Teks yang ditampilkan
______

KOLOM (Lentera) -Peristiwa Kepala SMAN 1 Cimarga menampar siswa yang ketahuan merokok di area sekolah, menarik perhatian. Antara lain lantaran bumbu aksi solidaritas sesama siswa diiringi ancaman mogok sekolah segala. Mereka menuntut kepala sekolah dilengserkan.
Di luar dugaan, aksi mereka mendapat respon kurang elok masyarakat. Muncul seruan agar para HRD Human Resource Development (HRD) atau Pengembangan Sumber Daya Manusia perusahaan mendaftar hitam para siswa pelanggar.
Nah, ini bagian yang menarik. Dukungan untuk guru justru datang dari masyarakat. Banyak yang berpihak pada guru. Menganggap tindakan mendisiplinkan siswa adalah wajar, meski caranya dinilai keliru.
Wakil Gubernur Jawa Tengah, Taj Yasin Maimoen, misalnya, mengingatkan: membesar-besarkan masalah justru akan menjadikan anak sebagai korban dan membuat guru tertekan.
Alasan Cengeng
Kasus-kasus guru dilaporkan bahkan dihukum sudah sering terjadi. Kadang dengan alasan sangat sepele. Alasan cengeng yang terasa bergenit genit.
Dampaknya, guru mulai apatis, cemas, hingga malas menegur siswa yang melanggar. Sekadar cara untuk menghidari risiko dilaporkan dan didenda.
Di negeri kita, cara memandang kasus guru dipolisikan karena menegur siswa bisa melalui kacamata multidimensi yang melibatkan aspek hukum, etika profesi, sosial-budaya, dan sistem pendidikan.
Fenomena ini memunculkan kekhawatiran serius tentang perlindungan guru dan efektivitas proses pendisiplinan serta pendidikan karakter.
Guru kita tentu memiliki payung hukum yang melindungi mereka dalam menjalankan tugas keprofesian, termasuk memberikan sanksi yang bersifat mendidik.

______

Cuplikan data
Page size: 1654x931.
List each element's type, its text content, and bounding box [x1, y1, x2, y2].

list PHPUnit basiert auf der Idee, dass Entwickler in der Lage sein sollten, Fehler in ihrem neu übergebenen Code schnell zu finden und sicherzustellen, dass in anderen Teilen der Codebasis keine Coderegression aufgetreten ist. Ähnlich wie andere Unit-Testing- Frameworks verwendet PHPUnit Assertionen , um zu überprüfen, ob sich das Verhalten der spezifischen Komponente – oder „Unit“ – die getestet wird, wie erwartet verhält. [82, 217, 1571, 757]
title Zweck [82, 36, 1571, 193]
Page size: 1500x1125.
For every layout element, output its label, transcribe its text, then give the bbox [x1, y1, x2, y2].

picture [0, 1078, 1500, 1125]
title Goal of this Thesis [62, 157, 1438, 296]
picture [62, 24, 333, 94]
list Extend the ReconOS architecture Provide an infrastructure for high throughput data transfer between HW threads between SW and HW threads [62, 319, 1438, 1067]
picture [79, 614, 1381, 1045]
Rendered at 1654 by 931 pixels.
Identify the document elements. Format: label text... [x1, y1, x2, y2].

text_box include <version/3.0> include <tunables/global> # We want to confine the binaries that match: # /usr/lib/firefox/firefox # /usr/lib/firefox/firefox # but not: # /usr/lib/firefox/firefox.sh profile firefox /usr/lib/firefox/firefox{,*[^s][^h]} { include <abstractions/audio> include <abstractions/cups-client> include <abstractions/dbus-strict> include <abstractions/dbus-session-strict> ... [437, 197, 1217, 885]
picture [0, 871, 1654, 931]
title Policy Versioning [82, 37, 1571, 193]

______

Tugas yang dikerjakan
1/ Dalam kolom tentang Kepala SMAN 1 Cimarga, apa yang dituntut para siswa dalam aksi solidaritas mereka?
2/ Tuliskan kembali seluruh bagian kolom tentang Kepala SMAN 1 Cimarga, mulai dari "Di negeri kita, cara" terus sampai "dan sistem pendidikan.", tanpa mengubah satu kata pun.
3/ Sambung kolom tentang Kepala SMAN 1 Cimarga dengan bagian berikutnya, dimulai sesudah kalimat terakhirnya.
Baris-baris di atas diambil dari sumber yang berbeda.

Jawaban yang diharapkan
1/ Mereka menuntut kepala sekolah dilengserkan.

2/
Di negeri kita, cara memandang kasus guru dipolisikan karena menegur siswa bisa melalui kacamata multidimensi yang melibatkan aspek hukum, etika profesi, sosial-budaya, dan sistem pendidikan.

3/
Pasal 39 ayat (1) dan (2) Peraturan Pemerintah Nomor 74 Tahun 2008 tentang Guru, menyatakan bahwa guru memiliki kebebasan memberikan sanksi kepada peserta didiknya yang melanggar norma dan peraturan, asalkan sanksi tersebut berupa teguran/peringatan (lisan atau tertulis) atau hukuman yang bersifat mendidik sesuai kaidah pendidikan dan kode etik guru.
Guru berhak mendapatkan perlindungan hukum dari tindakan kekerasan, ancaman, diskriminasi, intimidasi, atau perlakuan tidak adil dari peserta didik, orang tua, masyarakat, atau pihak lain.
Keadilan Restoratif
Kasus pemolisian sering kali muncul karena adanya tindakan fisik atau psikis yang dianggap melampaui batas kewajaran mendidik. Ketika peneguran berujung pada kekerasan fisik, misalnya pemukulan yang menimbulkan luka atau kekerasan psikis, maka guru dapat dijerat hukum.
Di titik ini terjadi dialektika antara upaya guru mendisiplinkan siswa (yang dilindungi UU Guru) dan hak anak atas perlindungan dari kekerasan (yang dijamin UU Perlindungan Anak).
Penegak hukum diminta lebih mengedepankan keadilan restoratif dan mempertimbangkan konteks mendidik guru. Bukan semata-mata menggunakan instrumen hukum pidana sebagai sarana pembalasan.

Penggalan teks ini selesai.